VLLM_API_KEY='sk-proj-...'
OPENAI_BASE_URL="https://api.openai.com/v1"
Groq:
VLLM_PORT=443
VLLM_MODEL_ID="openai/gpt-oss-120b"
VLLM_API_KEY='gsk_...'
OPENAI_BASE_URL="https://api.groq.com/openai/v1"
vLLM:
Make sure you have GPU with enough memory. Limited testing done on Qwen3/gpt-oss-*, and looks like gpt-oss model works better.

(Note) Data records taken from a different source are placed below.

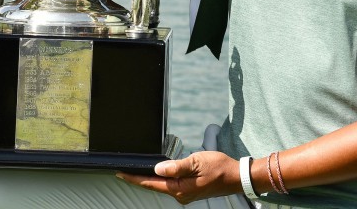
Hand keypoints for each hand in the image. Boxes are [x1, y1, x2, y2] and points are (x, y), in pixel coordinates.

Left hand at [117, 151, 240, 204]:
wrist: (236, 176)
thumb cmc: (219, 168)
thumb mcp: (196, 162)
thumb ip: (175, 166)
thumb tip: (157, 169)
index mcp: (180, 189)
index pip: (151, 184)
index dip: (135, 178)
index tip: (121, 174)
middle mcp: (181, 195)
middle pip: (155, 186)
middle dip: (140, 179)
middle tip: (125, 171)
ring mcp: (186, 194)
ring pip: (163, 186)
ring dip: (152, 179)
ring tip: (138, 171)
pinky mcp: (190, 192)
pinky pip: (172, 186)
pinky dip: (163, 179)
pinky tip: (159, 173)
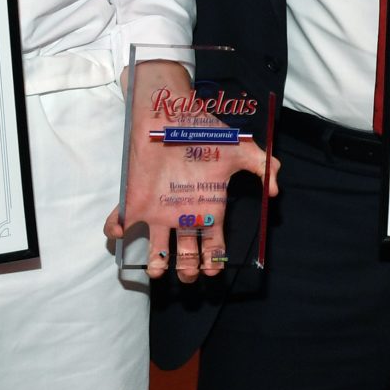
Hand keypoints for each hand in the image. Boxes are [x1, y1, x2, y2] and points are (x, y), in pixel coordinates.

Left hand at [105, 58, 280, 282]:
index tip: (213, 270)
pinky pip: (119, 223)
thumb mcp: (240, 148)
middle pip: (186, 255)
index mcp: (208, 208)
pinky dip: (114, 231)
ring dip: (155, 264)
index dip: (213, 262)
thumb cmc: (205, 133)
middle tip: (188, 274)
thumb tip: (275, 190)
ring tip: (158, 270)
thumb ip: (263, 166)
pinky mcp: (135, 200)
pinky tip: (119, 231)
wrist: (172, 115)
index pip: (213, 246)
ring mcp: (158, 210)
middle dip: (187, 270)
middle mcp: (184, 214)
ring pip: (155, 248)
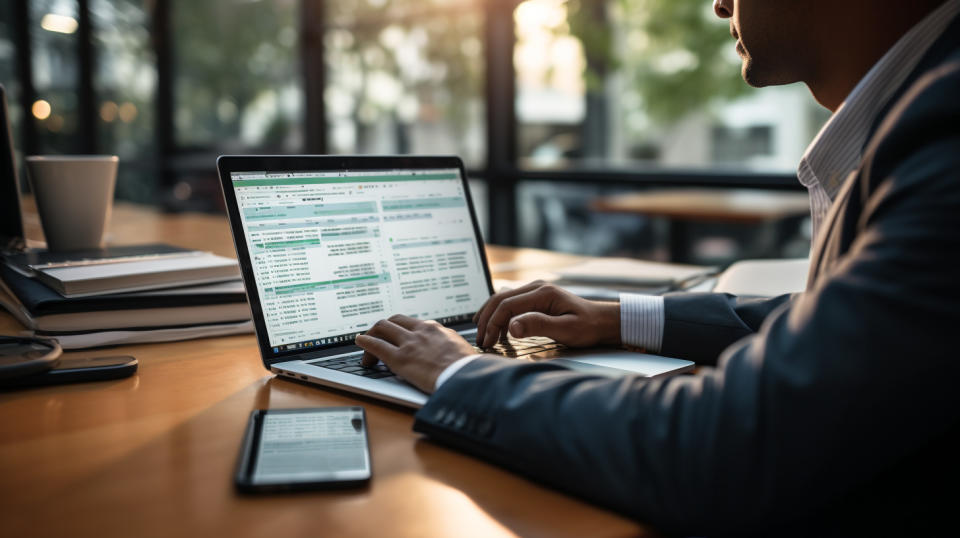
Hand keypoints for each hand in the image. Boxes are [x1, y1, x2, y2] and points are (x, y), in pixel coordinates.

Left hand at [355, 314, 476, 392]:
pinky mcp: (400, 359)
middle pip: (393, 321)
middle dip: (382, 328)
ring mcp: (408, 344)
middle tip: (378, 338)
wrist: (466, 376)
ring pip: (382, 328)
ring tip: (365, 343)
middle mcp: (419, 331)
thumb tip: (447, 347)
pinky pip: (376, 345)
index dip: (399, 329)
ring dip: (372, 334)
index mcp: (434, 329)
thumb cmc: (467, 367)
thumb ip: (447, 344)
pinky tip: (360, 342)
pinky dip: (365, 342)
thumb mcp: (460, 348)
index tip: (396, 336)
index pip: (410, 323)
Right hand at [473, 280, 620, 348]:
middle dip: (486, 319)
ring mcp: (535, 290)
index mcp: (542, 293)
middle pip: (500, 299)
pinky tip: (498, 330)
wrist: (602, 321)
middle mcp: (536, 287)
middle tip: (480, 340)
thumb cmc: (588, 327)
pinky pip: (511, 302)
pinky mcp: (536, 297)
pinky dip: (500, 315)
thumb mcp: (566, 330)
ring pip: (503, 299)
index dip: (493, 324)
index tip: (488, 342)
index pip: (507, 305)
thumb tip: (512, 326)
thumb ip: (538, 326)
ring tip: (484, 335)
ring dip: (491, 316)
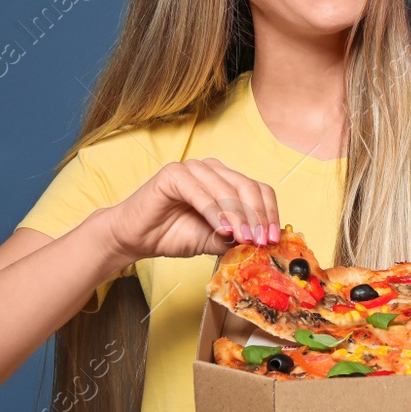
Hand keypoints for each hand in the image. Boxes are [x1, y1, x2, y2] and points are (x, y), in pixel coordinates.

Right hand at [102, 158, 280, 261]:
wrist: (136, 238)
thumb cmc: (173, 235)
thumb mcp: (213, 239)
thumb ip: (235, 237)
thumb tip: (262, 243)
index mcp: (226, 180)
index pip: (258, 190)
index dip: (269, 213)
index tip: (274, 239)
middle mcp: (212, 170)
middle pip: (247, 186)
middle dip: (258, 216)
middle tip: (262, 240)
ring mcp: (193, 169)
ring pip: (226, 189)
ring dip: (238, 216)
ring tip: (245, 239)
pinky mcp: (173, 174)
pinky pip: (200, 192)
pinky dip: (214, 212)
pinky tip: (222, 229)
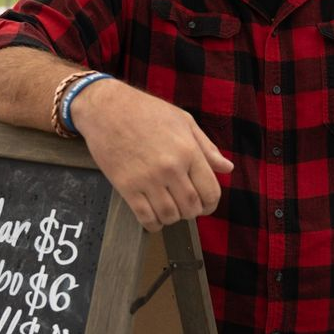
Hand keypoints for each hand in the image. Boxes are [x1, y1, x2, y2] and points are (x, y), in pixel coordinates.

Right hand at [71, 78, 233, 231]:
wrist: (106, 108)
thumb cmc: (146, 111)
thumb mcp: (183, 121)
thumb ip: (207, 147)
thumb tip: (227, 168)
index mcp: (188, 151)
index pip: (210, 191)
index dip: (211, 204)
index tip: (207, 206)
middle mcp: (170, 168)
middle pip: (191, 207)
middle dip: (192, 212)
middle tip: (187, 208)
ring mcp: (147, 179)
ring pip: (169, 215)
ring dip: (173, 218)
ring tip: (170, 210)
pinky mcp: (126, 187)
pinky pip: (145, 217)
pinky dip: (154, 224)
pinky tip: (154, 218)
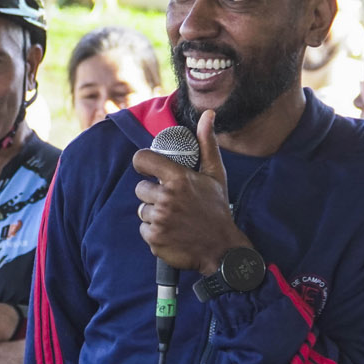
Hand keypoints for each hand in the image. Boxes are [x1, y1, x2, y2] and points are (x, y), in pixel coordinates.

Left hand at [132, 110, 250, 274]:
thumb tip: (208, 114)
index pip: (142, 160)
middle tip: (173, 202)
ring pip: (142, 210)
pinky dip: (154, 232)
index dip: (142, 164)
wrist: (222, 248)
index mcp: (179, 179)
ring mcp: (159, 219)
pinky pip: (143, 229)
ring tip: (174, 218)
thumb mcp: (215, 175)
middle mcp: (167, 198)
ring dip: (153, 214)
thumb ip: (207, 144)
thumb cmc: (217, 208)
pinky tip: (171, 232)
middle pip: (140, 189)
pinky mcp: (154, 239)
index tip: (147, 170)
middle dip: (153, 195)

VLLM_MODEL_ID="openai/gpt-oss-20b"
VLLM_API_KEY='cSt6YXROaHNET0EwaGV5cQa6' <=== Generate/use any random key
# To use vLLM, further steps are needed
# 1. pull model weights from Huggingface
$ ./vllm-openai/init-gpt-oss.sh
$ docker compose up -d --force-recreate vllm-openai
Create ssh tunnel from your desktop/laptop to the superhat server
$ ssh -N -L 8021:localhost:8021 -L 8000:localhost:8000 superhat-server
Now you can access and use superhat from browser: "http://localhost:8021/login" (skip the /login in future visits)
Each registered user can upload it's own files and ask question about it.
Potential target to be improved in future
-
Supported file types
Only: pdf/docx/csv/google sheet supported right now. -
Single turn chat
Every question you ask is standalone, no chat history is used/send -
Inconsistent document reference
Reponse doesn't sometimes return reference to document, other times it doesn't i.e. inconsistent behaviour. Though it strictly answers from the added documents only.